FfPuG Laumann_04.05.2017_01

Der Patientenbeauftragte und Pflegebevollmächtige der Bundesregierung Karl-Josef Laumann besuchte am Mittwoch das Kirchhellener Brauhaus und sprach u.a. über die Herausforderungen in der Sozial- und Familienpolitik. Aus der Sicht einer Familien- und Schulpolitikerin konnte Anette Bunse den Ausführungen von Karl-Josef Laumann nur beipflichten:

Als nicht hinnehmbar bezeichnete Staatssekretär Karl-Josef Laumann die Tatsache, dass die Entwicklungs- und Teilhabechancen von Kindern wesentlich durch deren Herkunft bestimmt sind. Die fortschreitende Institutionalisierung der Erziehung hat nicht den prophezeiten Erfolg gebracht. Große Sorgen bereitet Laumann zudem die Feststellung, dass es für viele Paare kaum noch möglich ist, den Wunsch nach einem Eigenheim zu realisieren.

Laumann forderte eine Reduzierung der jetzt in NRW bei 6,5% liegenden Grunderwerbssteuer und mehr bezahlbaren und sozialen Wohnraum. Der gesellschaftlichen Entwicklung in Bezug auf die Berufstätigkeit vieler Frauen und der deutlichen höheren Lebenserwartung vieler Menschen muss nach Ansicht des Pflegebeauftragten der Bundesregierung durch eine Ausweitung eines Tagespflegeangebots Rechnung getragen werden.

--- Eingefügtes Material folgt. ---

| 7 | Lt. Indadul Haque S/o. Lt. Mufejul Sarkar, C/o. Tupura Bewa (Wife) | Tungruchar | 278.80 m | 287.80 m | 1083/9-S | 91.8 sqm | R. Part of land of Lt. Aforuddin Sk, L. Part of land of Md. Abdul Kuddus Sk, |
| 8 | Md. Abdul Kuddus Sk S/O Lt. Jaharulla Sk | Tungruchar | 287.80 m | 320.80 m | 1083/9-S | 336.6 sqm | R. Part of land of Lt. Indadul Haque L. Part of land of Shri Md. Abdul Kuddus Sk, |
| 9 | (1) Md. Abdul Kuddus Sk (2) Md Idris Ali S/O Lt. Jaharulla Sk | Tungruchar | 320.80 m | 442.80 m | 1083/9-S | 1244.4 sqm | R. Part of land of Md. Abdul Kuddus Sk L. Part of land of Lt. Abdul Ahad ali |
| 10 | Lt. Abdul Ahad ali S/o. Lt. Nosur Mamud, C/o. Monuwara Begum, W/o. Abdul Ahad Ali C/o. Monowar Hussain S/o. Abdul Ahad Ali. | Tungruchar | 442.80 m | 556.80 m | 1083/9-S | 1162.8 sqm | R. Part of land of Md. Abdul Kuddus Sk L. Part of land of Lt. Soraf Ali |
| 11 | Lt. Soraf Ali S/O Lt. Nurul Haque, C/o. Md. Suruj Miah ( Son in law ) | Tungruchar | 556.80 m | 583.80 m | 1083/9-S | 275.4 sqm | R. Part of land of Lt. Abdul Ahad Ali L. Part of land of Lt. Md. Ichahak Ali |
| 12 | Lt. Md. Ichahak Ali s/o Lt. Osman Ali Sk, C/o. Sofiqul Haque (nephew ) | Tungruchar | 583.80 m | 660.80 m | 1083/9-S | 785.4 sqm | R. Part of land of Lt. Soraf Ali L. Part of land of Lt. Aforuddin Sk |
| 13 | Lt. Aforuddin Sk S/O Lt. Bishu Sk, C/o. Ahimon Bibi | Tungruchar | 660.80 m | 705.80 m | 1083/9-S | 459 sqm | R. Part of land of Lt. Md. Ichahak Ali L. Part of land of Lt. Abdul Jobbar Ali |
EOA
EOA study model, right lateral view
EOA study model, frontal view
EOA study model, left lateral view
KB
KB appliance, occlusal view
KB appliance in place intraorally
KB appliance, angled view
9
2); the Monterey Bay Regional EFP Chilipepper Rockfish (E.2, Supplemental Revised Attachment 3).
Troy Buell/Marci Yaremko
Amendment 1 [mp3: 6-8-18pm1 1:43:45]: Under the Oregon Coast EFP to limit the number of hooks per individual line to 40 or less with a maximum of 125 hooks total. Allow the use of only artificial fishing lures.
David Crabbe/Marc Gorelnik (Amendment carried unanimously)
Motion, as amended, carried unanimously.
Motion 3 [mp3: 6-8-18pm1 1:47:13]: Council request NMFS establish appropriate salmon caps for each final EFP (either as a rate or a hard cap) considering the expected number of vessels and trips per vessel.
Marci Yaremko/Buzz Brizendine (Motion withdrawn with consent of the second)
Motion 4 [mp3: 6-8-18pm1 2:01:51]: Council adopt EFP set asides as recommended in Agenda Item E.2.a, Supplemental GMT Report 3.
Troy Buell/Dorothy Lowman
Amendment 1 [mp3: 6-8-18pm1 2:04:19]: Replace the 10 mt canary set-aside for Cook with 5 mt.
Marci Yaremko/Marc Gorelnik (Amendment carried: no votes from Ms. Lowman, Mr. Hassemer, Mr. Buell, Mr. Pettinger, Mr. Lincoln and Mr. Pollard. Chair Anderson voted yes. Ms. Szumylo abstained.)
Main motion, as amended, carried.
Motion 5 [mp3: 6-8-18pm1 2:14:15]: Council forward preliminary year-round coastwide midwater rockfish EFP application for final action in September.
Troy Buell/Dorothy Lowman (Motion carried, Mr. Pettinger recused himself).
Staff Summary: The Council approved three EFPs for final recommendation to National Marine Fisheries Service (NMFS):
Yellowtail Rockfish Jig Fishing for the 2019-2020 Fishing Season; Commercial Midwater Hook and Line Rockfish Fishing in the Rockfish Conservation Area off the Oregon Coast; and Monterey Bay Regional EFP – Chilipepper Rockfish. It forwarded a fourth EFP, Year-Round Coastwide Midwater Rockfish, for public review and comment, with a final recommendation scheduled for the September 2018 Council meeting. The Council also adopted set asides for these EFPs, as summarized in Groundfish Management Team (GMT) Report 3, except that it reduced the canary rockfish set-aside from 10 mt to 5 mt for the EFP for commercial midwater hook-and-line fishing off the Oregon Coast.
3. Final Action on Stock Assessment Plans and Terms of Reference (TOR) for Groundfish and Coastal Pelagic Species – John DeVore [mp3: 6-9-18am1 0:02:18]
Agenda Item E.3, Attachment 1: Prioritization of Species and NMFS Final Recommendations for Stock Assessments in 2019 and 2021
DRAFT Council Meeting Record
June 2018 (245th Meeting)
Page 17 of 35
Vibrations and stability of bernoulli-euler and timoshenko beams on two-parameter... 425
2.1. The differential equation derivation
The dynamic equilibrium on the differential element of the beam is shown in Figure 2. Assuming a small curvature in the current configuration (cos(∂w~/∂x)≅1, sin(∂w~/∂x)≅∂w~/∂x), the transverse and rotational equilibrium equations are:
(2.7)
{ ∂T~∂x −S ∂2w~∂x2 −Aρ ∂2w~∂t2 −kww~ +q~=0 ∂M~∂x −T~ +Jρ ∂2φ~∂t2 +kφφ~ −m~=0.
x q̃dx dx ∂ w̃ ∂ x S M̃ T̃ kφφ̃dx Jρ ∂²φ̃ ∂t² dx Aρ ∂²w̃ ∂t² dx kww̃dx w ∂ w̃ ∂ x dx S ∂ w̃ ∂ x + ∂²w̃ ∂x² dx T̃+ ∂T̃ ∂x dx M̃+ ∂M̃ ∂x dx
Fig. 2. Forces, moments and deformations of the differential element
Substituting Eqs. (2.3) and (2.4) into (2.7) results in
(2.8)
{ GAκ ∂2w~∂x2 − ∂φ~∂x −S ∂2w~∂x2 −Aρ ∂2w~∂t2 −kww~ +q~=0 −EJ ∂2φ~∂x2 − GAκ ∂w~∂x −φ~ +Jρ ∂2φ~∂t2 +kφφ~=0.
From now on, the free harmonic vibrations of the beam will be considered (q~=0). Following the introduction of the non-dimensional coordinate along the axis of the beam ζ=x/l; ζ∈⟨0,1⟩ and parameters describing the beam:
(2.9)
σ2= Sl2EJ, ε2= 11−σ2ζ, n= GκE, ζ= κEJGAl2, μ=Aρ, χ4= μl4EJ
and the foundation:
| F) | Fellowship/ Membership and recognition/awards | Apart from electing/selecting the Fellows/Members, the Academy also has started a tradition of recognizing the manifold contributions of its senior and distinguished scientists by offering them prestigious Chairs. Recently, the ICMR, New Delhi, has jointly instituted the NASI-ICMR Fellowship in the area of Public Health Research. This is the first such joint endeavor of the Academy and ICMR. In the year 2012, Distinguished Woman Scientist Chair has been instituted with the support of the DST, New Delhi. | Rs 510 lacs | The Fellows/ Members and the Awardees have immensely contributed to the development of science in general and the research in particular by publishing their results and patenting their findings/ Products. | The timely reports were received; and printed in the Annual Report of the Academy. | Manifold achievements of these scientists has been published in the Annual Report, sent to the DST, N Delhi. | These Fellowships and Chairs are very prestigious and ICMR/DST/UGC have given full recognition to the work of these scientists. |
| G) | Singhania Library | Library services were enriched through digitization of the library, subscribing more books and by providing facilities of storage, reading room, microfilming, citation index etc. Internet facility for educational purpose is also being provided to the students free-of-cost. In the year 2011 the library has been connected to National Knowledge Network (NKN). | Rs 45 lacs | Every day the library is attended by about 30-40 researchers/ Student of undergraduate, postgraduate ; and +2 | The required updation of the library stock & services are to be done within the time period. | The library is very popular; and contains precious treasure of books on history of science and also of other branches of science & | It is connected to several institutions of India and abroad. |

Zum Thema Inklusion forderte Laumann mehr Ehrlichkeit und Sensibilität bei der Umsetzung. Eine flächendeckende Umsetzung der Inklusion an unseren Schulen ohne entsprechende personelle Ressourcen sei nicht zielführend, werde den Kindern nicht gerecht und überfordere die Lehrerinnen und Lehrer.